Di balik rutinitas yang tampak biasa, tersimpan kelelahan mental dan kebutuhan untuk “dilihat” oleh orang-orang di sekitarnya. Film ini menggambarkan kompleksitas kehidupan mahasiswa modern yang sering kali berjuang dalam diam. “Dan kita karena filmnya itu tokoh utamanya seorang perempuan. Aku banyak berdiskusi sama mereka juga,” ungkap Yosafat.
Persiapan dengan waktu yang singkat tak membuat mereka menyerah untuk memberikan yang terbaik. Hambatan dalam proses produksi film seperti cuaca yang kurang mendukung hingga perizinan lokasi yang baru disetujui di hari yang sama. yang terpaksa membuat cukup mengulur waktu. Ditambah lagi dengan proses editing yang sangat singkat dengan waktu submit membuat proses pengumpulan hasil karya sedikit terlambat dari waktu yang telah ditetapkan. “Beruntungnya, periode pengumpulan hasil karya ini diperpanjang sehingga ada waktu untuk kami merevisi apa yang perlu kami revisi”, ungkap Derichson.
Pendekatan visual dan gaya editing yang fragmentaris dipilih untuk menggambarkan kekacauan pikiran dan tekanan mental yang dialami tokoh utama. Film ini diapresiasi oleh para juri, termasuk sutradara Kamila Andini dan Benedion, karena mampu menghadirkan empati dan kedalaman emosi melalui pendekatan fiksi yang intim. Pesan utama film ini adalah pentingnya kesadaran terhadap kesehatan mental, terutama di kalangan mahasiswa yang sering menekan diri untuk terus produktif. “Awalnya kami hanya ingin bersenang-senang dan bernostalgia membuat film. Tapi ternyata, keresahan sederhana bisa menjangkau banyak orang,” ujar Yosafat.
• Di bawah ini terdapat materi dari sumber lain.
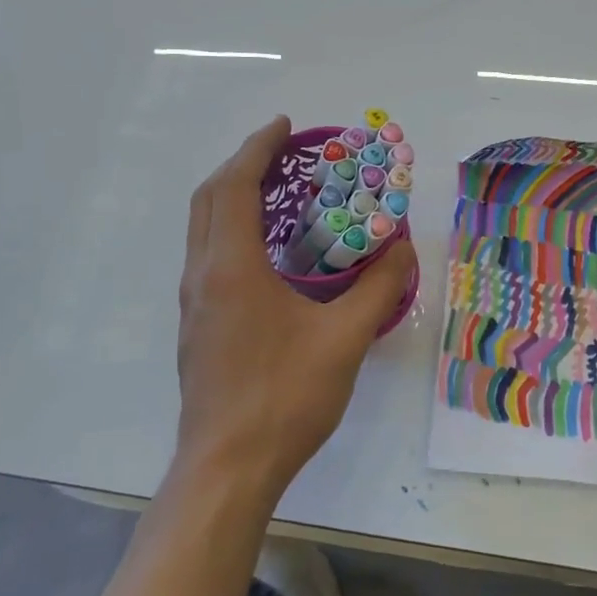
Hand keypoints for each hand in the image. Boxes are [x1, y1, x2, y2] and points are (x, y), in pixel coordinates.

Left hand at [175, 116, 416, 501]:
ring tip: (277, 192)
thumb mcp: (345, 340)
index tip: (286, 126)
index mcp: (231, 267)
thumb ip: (378, 288)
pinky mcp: (197, 327)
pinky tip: (266, 252)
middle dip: (242, 165)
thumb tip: (402, 248)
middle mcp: (203, 276)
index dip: (258, 149)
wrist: (227, 469)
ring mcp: (193, 304)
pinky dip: (231, 229)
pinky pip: (208, 255)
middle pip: (209, 199)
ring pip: (203, 228)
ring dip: (233, 197)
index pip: (235, 186)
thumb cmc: (284, 398)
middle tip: (282, 152)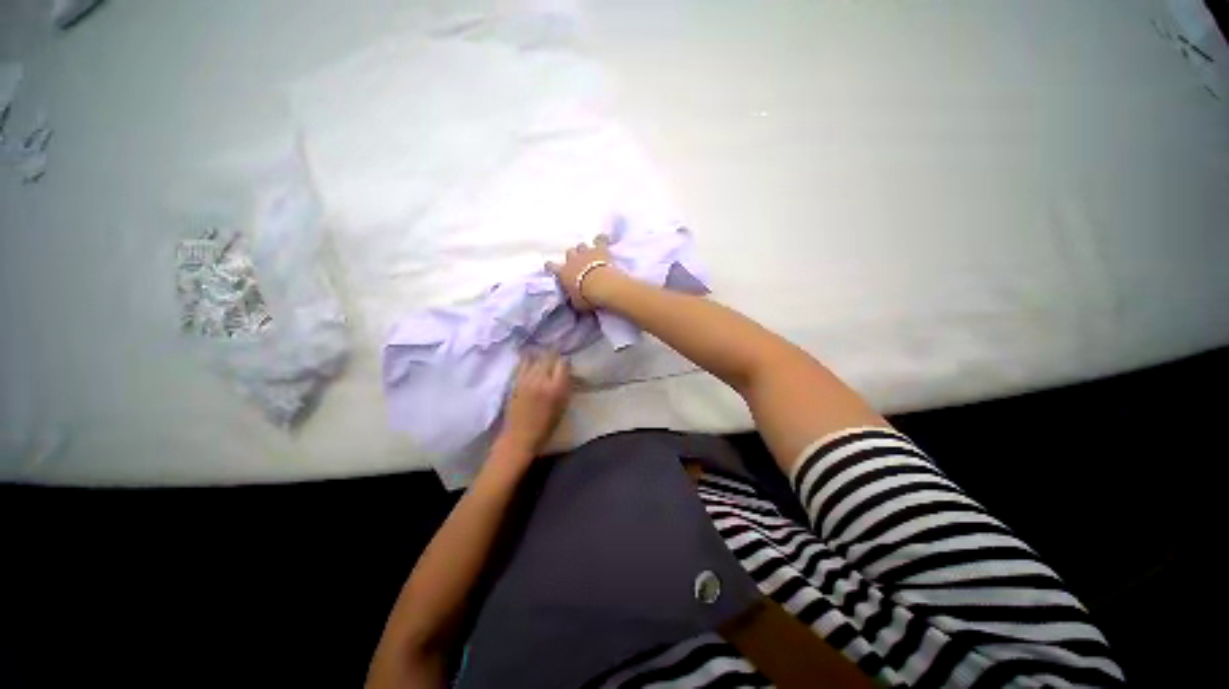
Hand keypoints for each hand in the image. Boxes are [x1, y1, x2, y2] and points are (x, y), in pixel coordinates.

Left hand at [497, 352, 571, 456]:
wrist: (520, 436)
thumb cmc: (546, 425)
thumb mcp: (563, 406)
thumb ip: (565, 386)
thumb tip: (567, 372)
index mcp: (556, 388)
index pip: (563, 363)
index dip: (566, 361)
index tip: (566, 364)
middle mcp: (541, 379)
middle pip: (548, 356)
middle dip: (554, 354)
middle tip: (556, 356)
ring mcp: (526, 379)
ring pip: (535, 357)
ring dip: (541, 355)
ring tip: (544, 355)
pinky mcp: (515, 381)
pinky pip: (523, 363)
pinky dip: (528, 359)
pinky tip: (530, 358)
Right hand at [546, 234, 617, 310]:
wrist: (602, 286)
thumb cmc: (587, 298)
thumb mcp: (577, 304)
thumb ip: (573, 300)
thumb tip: (571, 300)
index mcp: (563, 273)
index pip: (551, 266)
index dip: (550, 266)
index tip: (550, 267)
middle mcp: (572, 260)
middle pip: (569, 252)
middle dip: (573, 257)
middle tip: (578, 263)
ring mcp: (586, 252)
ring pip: (582, 245)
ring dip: (585, 250)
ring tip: (590, 254)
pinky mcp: (600, 249)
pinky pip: (600, 240)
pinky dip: (601, 240)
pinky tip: (604, 240)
Keberhasilan Mania Dunia Nia menjadi bukti bahwa kreativitas mahasiswa Indonesia mampu bersaing di tingkat Asia. Keduanya berharap karya ini dapat menginspirasi mahasiswa lain untuk lebih terbuka terhadap isu kesehatan mental dan terus berani berkarya tanpa batas. “Berkarya, berkarya aja. Gak usah banyak pikiran, Oh takut gak diterima. Oh takut filmnya gak bisa resonate ke penontonnya. Oh takut ada banyak ketakutan itu. Alih-alih pemikiran ketakutan itu, Ya udah berkarya sebenarnya,” pungkas Derichson.